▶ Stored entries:
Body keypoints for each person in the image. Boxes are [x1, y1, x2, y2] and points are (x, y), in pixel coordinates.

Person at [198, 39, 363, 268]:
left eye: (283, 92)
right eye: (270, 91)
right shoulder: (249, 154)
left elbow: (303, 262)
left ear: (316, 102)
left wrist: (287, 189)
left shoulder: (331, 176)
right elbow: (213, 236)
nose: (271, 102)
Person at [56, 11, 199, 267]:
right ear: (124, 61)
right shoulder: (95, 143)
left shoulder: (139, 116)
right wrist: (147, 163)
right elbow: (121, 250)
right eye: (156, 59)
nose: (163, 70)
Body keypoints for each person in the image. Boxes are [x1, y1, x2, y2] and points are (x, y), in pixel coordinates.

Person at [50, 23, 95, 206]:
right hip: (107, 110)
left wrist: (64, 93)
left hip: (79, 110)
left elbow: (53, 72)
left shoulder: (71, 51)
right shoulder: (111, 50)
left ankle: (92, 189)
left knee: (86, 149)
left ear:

▶ Exercise description:
The whole block of entries above should be repeated exactly.

▶ Response area:
Body keypoints for each person in the image. Boxes are [x1, y1, x2, y2] and points are (x, y), in pixel coordinates.

Person at [198, 39, 363, 268]:
left eye: (283, 92)
right eye: (270, 91)
right shoulder: (249, 154)
left elbow: (303, 262)
left ear: (316, 102)
left wrist: (287, 189)
left shoulder: (331, 176)
right elbow: (213, 236)
nose: (271, 102)
Person at [56, 11, 199, 267]:
right ear: (124, 61)
right shoulder: (95, 143)
left shoulder: (139, 116)
right wrist: (147, 163)
right elbow: (121, 250)
right eye: (156, 59)
nose: (163, 70)
Body keypoints for each person in the image. Boxes are [x1, y1, x2, y2] and points are (x, y), in pixel coordinates.

Person at [50, 23, 95, 206]:
right hip: (107, 110)
left wrist: (64, 93)
left hip: (79, 110)
left elbow: (53, 72)
left shoulder: (71, 51)
right shoulder: (111, 50)
left ankle: (92, 189)
left knee: (86, 149)
left ear:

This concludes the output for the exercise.